In Knox v. Service Employees International Union, 567 U.S. 298 (2012), the U.S. Supreme Court struck down a union’s imposition of special dues to oppose two referenda, which it applied to nonunion members under an agency-shop agreement. One of the referenda was designed to protect nonunion members’ First Amendment rights by exempting them from providing money for political advocacy.
Nonunion members sued after being assessed union dues
The case arose in California after the Service Employees International Union, Local 1000 (SEIU) assessed nonunion employees 56.35% of annual dues, based on the previous year’s percentage of collections that had been used on direct-bargaining activities. The special assessment was to help pay for lobbying efforts against two anti-union Propositions on the ballot for November 2005 that were heavily pushed by California Governor Arnold Scharzenegger.
Proposition 75 would have required unions to get a public employee’s affirmative consent before charging them fees used for political purposes. Proposition 76 would have given the governor the ability to reduce state appropriations for public-employee compensation.
Nonunion members filed a class-action suit. A district court issued a summary judgment on their behalf, but the Ninth Circuit Court of Appeals reversed based on a balancing test it derived from Chicago Teachers Union v. Hudson (1986).
Supreme Court ruled in favor of the nonunion members
Justice Samuel Alito wrote an opinion in which Justices John Roberts, Antonin Scalia, Anthony Kennedy, and Clarence Thomas joined. Justice Sonia Sotomayor filed an opinion concurring in the judgment, which Justice Ruth Bader Ginsburg joined. Justice Stephen Breyer filed a dissent that Justice Elena Kagan joined.
Alito refused to declare the case moot, said union should have let nonunion members opt-in
Alito began by refusing to declare the case moot, a request that SEIU made after it offered a full refund to all case members. Alito did not think such “postcertiorari maneuvers,” which would not preclude future attempts, kept the issue from being a live issue.
He observed that there was a close connection between the First Amendment and self-government, and observed that restrictions against “compelled speech and compelled association” were closely tied to presumptions against “compelled funding of the speech of other private speakers or groups.”

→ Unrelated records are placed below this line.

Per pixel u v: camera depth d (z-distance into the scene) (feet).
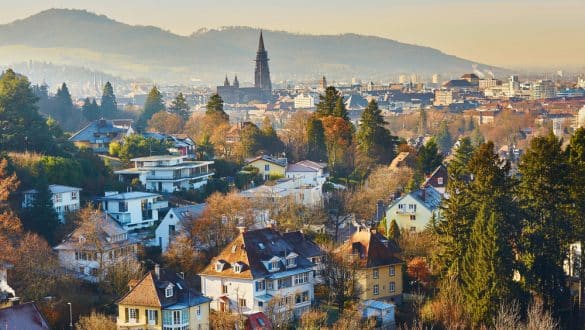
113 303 556.10
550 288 593.01
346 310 552.41
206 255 646.74
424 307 577.84
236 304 561.84
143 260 643.45
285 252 586.86
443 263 603.26
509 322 507.30
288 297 572.10
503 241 571.69
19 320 461.37
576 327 578.25
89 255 613.11
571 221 603.26
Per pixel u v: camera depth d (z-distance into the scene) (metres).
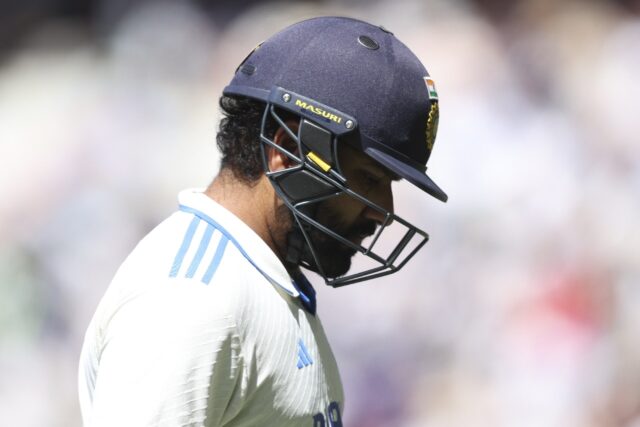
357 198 7.62
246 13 36.84
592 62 33.25
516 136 28.97
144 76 35.00
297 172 7.57
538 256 26.72
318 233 7.75
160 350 6.89
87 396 7.64
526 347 25.11
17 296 27.22
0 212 30.75
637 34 33.66
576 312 25.42
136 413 6.80
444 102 30.34
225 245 7.43
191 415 6.90
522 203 27.42
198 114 33.66
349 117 7.55
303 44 7.79
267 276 7.53
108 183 31.31
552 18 34.56
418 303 25.86
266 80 7.73
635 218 27.47
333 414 8.05
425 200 27.12
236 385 7.20
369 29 7.98
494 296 25.98
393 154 7.76
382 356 25.39
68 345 27.34
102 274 28.55
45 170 31.89
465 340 25.67
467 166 28.09
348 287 25.44
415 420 25.12
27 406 26.59
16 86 37.16
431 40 32.81
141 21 37.12
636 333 25.23
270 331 7.39
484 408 24.98
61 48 38.72
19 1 40.56
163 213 31.36
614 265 26.50
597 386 24.55
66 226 28.77
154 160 31.98
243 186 7.78
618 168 28.97
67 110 34.12
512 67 32.47
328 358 8.20
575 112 31.22
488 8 34.72
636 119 30.92
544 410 24.59
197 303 7.02
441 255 26.52
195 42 35.91
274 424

The compulsory fees permitted by agency shop arrangements were designed to prevent nonmembers from free-riding but remained “something of an anomaly” that provided “a remarkable boon for unions.” Far from establishing a balancing test, Hudson and other cases had “made it clear that any procedure for exacting fees from unwilling contributors must be ‘carefully tailored to minimize the infringement’ of free speech rights.” Prior decisions allowed for collection of fees with an opt-out provision “approach, if they do not cross, the limit of what the First Amendment can tolerate.”
In this case, Alito could see no reason for the Union not to provide “a fresh Hudson notice” when it enacted new fees. He noted that Proposition 75, which the union was opposing, would actually have bolstered the rights of nonunion members who were being assessed to oppose it. Members should have been asked whether they wanted to opt in rather than having to choose to opt out.
This assessment of dues was a First Amendment violation
Moreover, the special assessment violated the First Amendment since, by the union’s own admission, the money being raised was designed to lobby against legislation — a distinctly political action. Alito further rejected the Union’s contention that it had actually under-billed (the Union believed that it actually spent 66.2% on collective bargaining, rather than the 56.35% that it had collected from nonmembers. Alito doubted that the “lobbying” in which the Union had engaged had been nonpolitical, and questioned whether it should have charged the same 56.35% for its new activities. If nonmembers were overcharged, the union denied their First Amendment rights whereas if they were undercharged there was no harm “because the union has no constitutional right to receive any payment from these employees” but receive it as a matter of legislative grace.
Sotomayor thought majority did not clearly address constitutional issues
Sotomayor’s opinion concurred only in the Court’s judgment because she thought the Court majority had addressed constitutional issues that were not fully raised or argued in this case. Moreover, she thought it did not even answer these issues clearly, making it unclear whether its opt-in option applied only to special fees or to all of them.
Breyer dissented, thought Union fees could be passed to nonunion members
In his dissent, Breyer thought the Union had properly calculated fees for nonmembers in an administratively feasible way. Moreover, he did not think future special assessments were likely to be as clearly political as those in this case. He thought that fees for “lobbying” the legislature could be passed along to nonmembers. He further shared Sotomayor’s concern that the majority had attempted to address the opt-in versus the opt-out procedure. While previous decisions have permitted states to institute an opt-in procedure, such decisions have not previously required it.
The majority in Harris v. Quinn (2014) relied heavily on statements from Knox when deciding to exempt personal health care workers in Illinois from being required to pay fees to a union.
As to the Schwarzenegger’s ballot propositions, both failed.